── RECORDS FOR THE EXERCISE ──

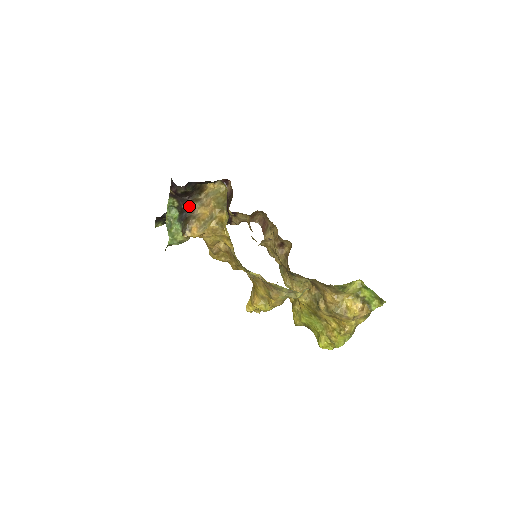
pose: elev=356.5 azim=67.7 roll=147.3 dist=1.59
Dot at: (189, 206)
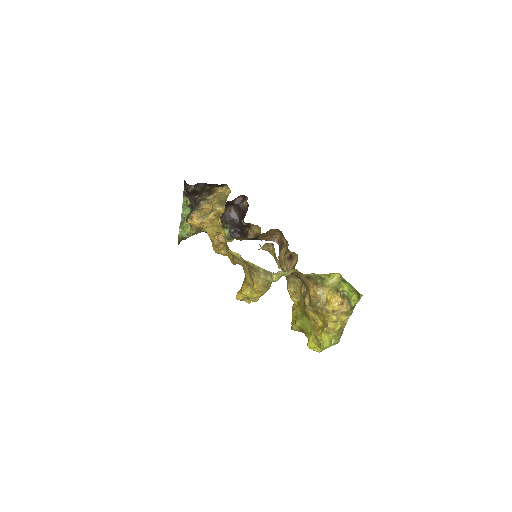
Dot at: (198, 203)
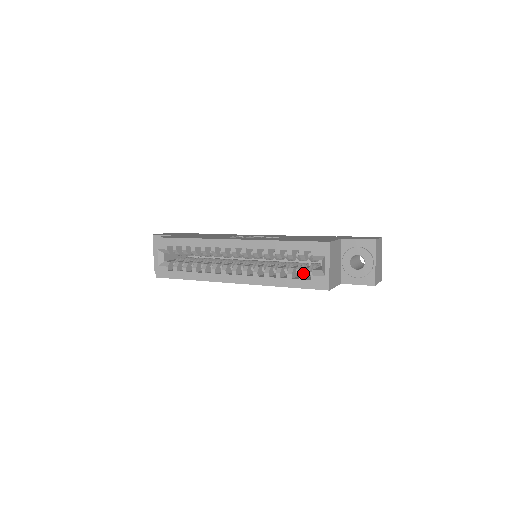
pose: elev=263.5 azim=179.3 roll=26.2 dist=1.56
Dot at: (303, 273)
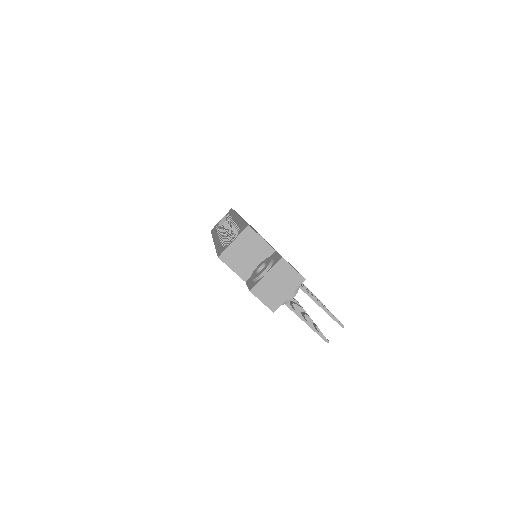
Dot at: (227, 243)
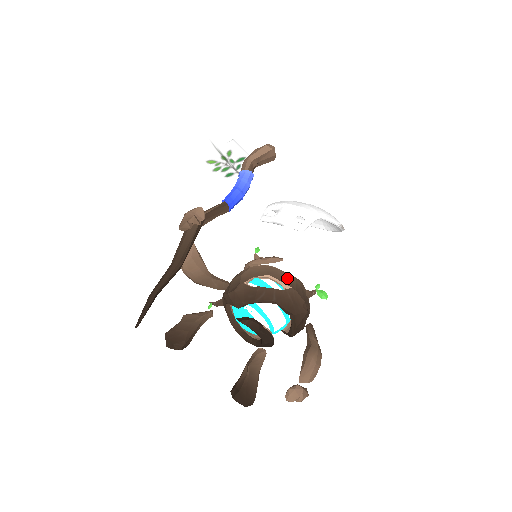
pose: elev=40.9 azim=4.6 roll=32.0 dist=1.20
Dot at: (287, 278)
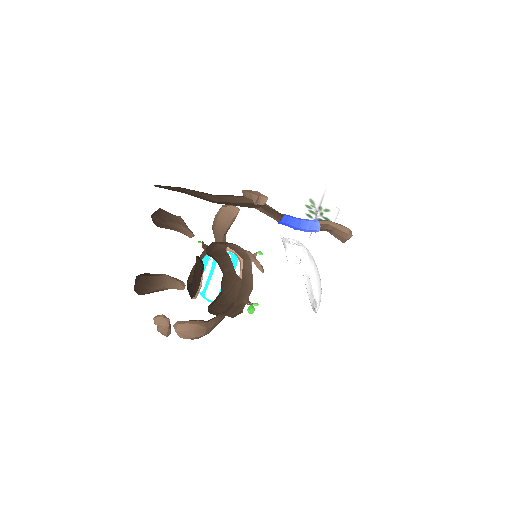
Dot at: (248, 274)
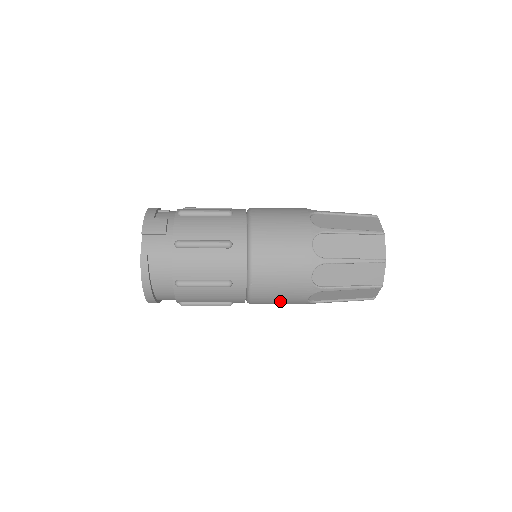
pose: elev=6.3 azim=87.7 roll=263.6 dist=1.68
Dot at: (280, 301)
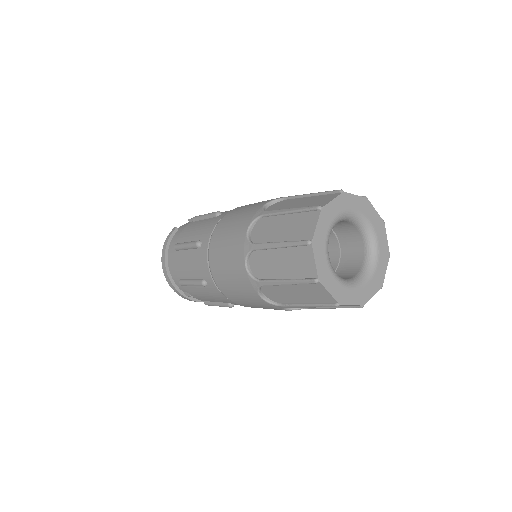
Dot at: (229, 272)
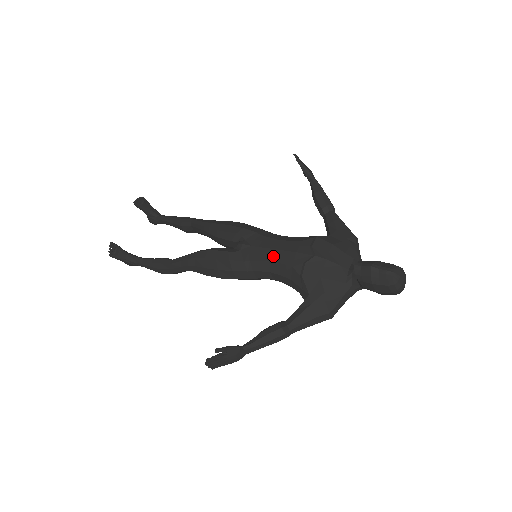
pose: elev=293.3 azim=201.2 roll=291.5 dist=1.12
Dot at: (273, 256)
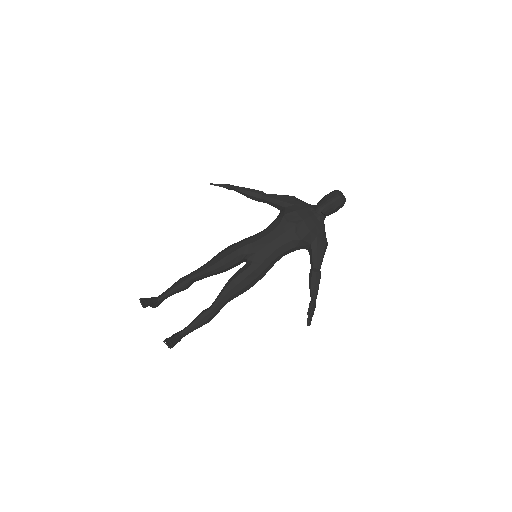
Dot at: (275, 246)
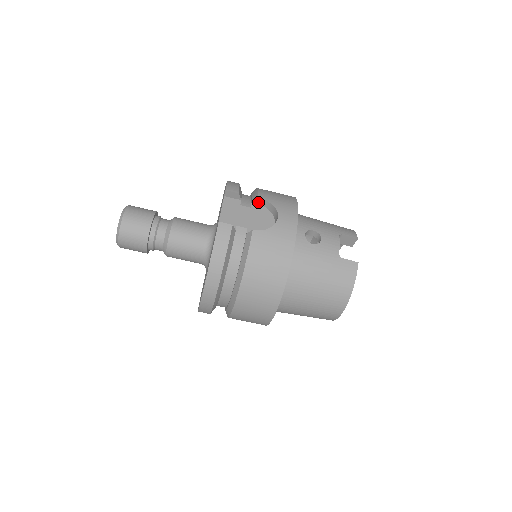
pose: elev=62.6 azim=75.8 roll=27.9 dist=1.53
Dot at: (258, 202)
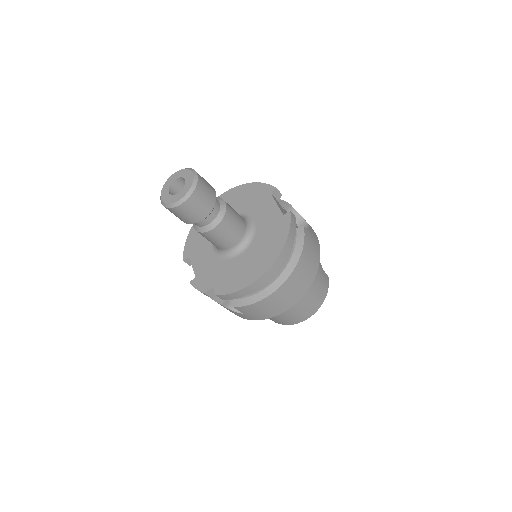
Dot at: (287, 208)
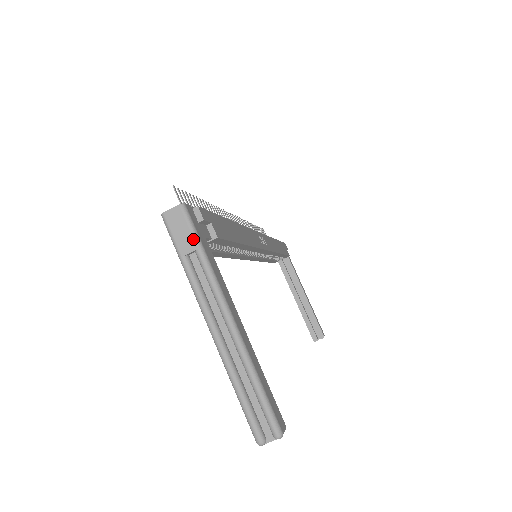
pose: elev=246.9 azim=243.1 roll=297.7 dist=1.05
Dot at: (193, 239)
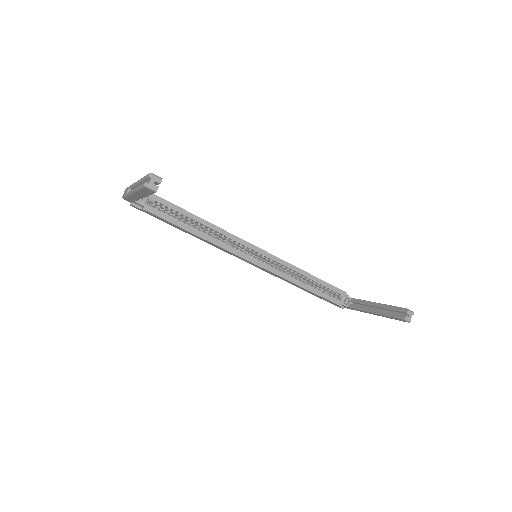
Dot at: (128, 187)
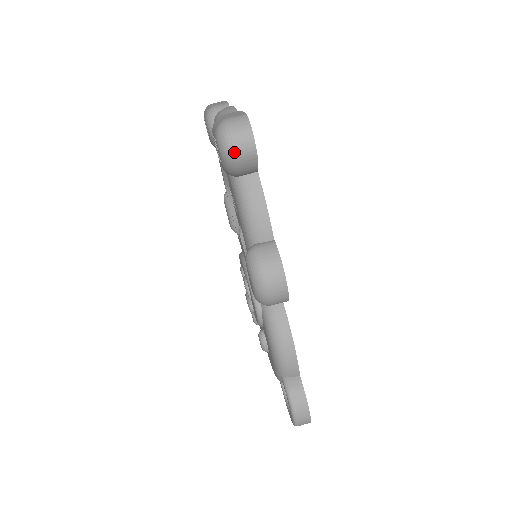
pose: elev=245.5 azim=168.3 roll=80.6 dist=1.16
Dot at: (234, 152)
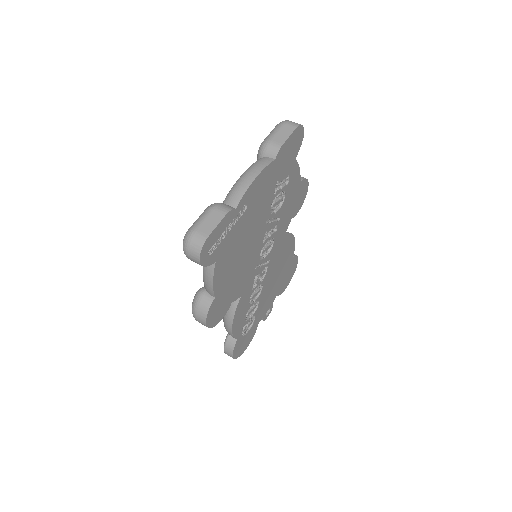
Dot at: (187, 257)
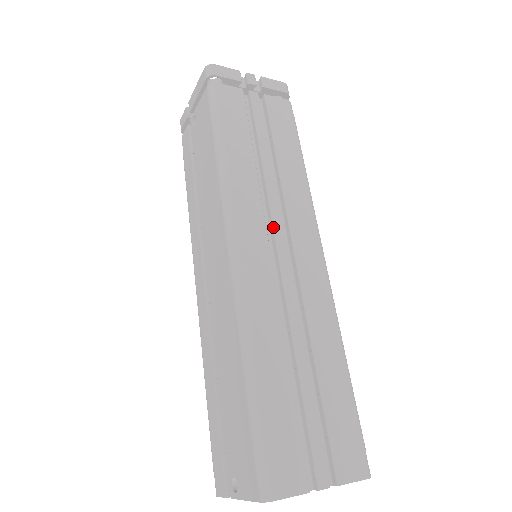
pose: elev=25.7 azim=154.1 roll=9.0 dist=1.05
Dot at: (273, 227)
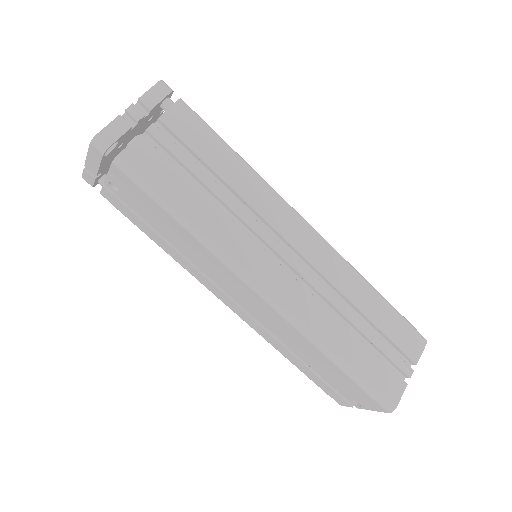
Dot at: (269, 245)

───

Recast the lines above as a Markdown table with the columns Row and Line, numbering each line and skipping any blank ones. Leave the pictures out of the answer.

| Row | Line |
|---|---|
| 1 | pose: elev=356.5 azim=67.7 roll=147.3 dist=1.59 |
| 2 | Dot at: (189, 206) |
| 3 | Dot at: (198, 203) |
| 4 | pose: elev=263.5 azim=179.3 roll=26.2 dist=1.56 |
| 5 | Dot at: (303, 273) |
| 6 | Dot at: (227, 243) |
| 7 | pose: elev=40.9 azim=4.6 roll=32.0 dist=1.20 |
| 8 | Dot at: (287, 278) |
| 9 | Dot at: (248, 274) |
| 10 | pose: elev=6.3 azim=87.7 roll=263.6 dist=1.68 |
| 11 | Dot at: (280, 301) |
| 12 | Dot at: (229, 272) |
| 13 | pose: elev=293.3 azim=201.2 roll=291.5 dist=1.12 |
| 14 | Dot at: (273, 256) |
| 15 | Dot at: (275, 246) |
| 16 | pose: elev=62.6 azim=75.8 roll=27.9 dist=1.53 |
| 17 | Dot at: (258, 202) |
| 18 | Dot at: (287, 208) |
| 19 | pose: elev=246.9 azim=243.1 roll=297.7 dist=1.05 |
| 20 | Dot at: (193, 239) |
| 21 | Dot at: (128, 187) |
| 22 | pose: elev=245.5 azim=168.3 roll=80.6 dist=1.16 |
| 23 | Dot at: (234, 152) |
| 24 | Dot at: (187, 257) |
| 25 | pose: elev=25.7 azim=154.1 roll=9.0 dist=1.05 |
| 26 | Dot at: (273, 227) |
| 27 | Dot at: (269, 245) |